Records to process ::
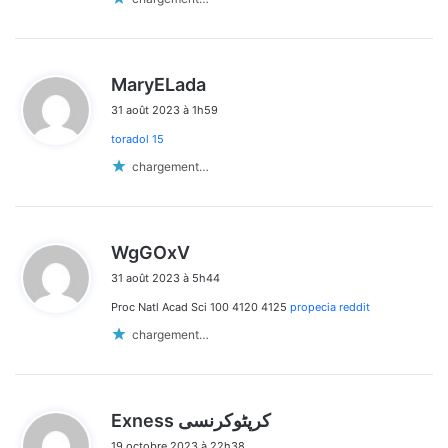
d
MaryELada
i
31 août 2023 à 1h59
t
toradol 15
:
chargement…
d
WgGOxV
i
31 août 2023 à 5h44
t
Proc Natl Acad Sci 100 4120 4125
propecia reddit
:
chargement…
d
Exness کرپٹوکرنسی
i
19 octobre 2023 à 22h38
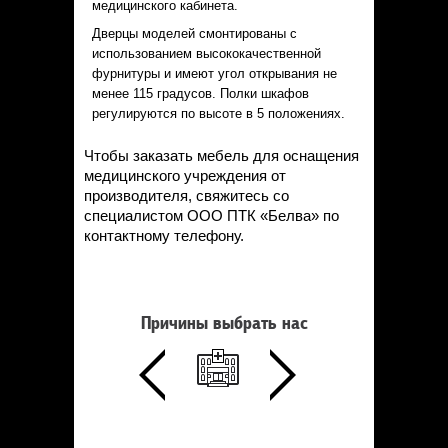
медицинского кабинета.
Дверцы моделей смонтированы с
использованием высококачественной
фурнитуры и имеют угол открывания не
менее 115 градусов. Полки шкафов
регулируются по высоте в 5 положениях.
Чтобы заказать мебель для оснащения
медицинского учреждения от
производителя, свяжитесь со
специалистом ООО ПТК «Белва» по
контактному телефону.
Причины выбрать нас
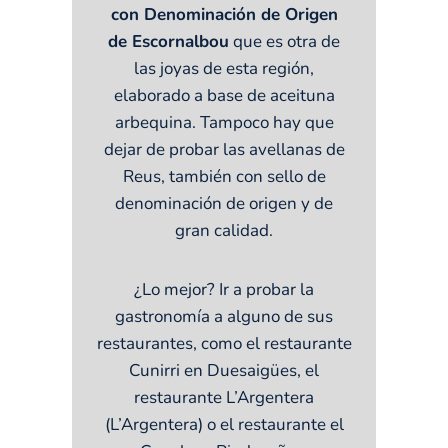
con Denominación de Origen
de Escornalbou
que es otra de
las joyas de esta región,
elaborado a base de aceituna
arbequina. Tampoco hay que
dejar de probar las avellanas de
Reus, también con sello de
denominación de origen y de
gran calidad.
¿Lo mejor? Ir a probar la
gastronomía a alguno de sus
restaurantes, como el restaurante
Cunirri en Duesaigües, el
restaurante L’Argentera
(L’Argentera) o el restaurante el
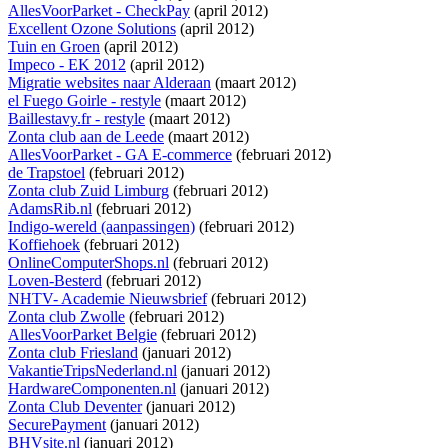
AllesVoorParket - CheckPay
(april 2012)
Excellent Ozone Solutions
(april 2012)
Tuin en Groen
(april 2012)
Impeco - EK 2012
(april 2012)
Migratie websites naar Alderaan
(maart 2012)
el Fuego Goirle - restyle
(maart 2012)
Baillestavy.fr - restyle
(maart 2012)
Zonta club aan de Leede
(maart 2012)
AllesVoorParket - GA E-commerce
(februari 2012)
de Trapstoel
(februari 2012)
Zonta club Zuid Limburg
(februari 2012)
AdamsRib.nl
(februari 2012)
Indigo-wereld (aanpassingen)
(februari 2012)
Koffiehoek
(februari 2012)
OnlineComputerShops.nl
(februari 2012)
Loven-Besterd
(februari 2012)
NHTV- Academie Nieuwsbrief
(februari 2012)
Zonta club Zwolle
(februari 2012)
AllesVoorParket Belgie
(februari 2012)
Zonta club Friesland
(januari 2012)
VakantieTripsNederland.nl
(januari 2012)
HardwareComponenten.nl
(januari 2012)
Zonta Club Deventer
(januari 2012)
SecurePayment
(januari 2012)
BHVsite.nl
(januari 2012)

Problem to work on ::
Lines from the entries that contain the string "restaurante" must be found and copied.

Solution ::
restaurantes, como el restaurante
restaurante L’Argentera
(L’Argentera) o el restaurante el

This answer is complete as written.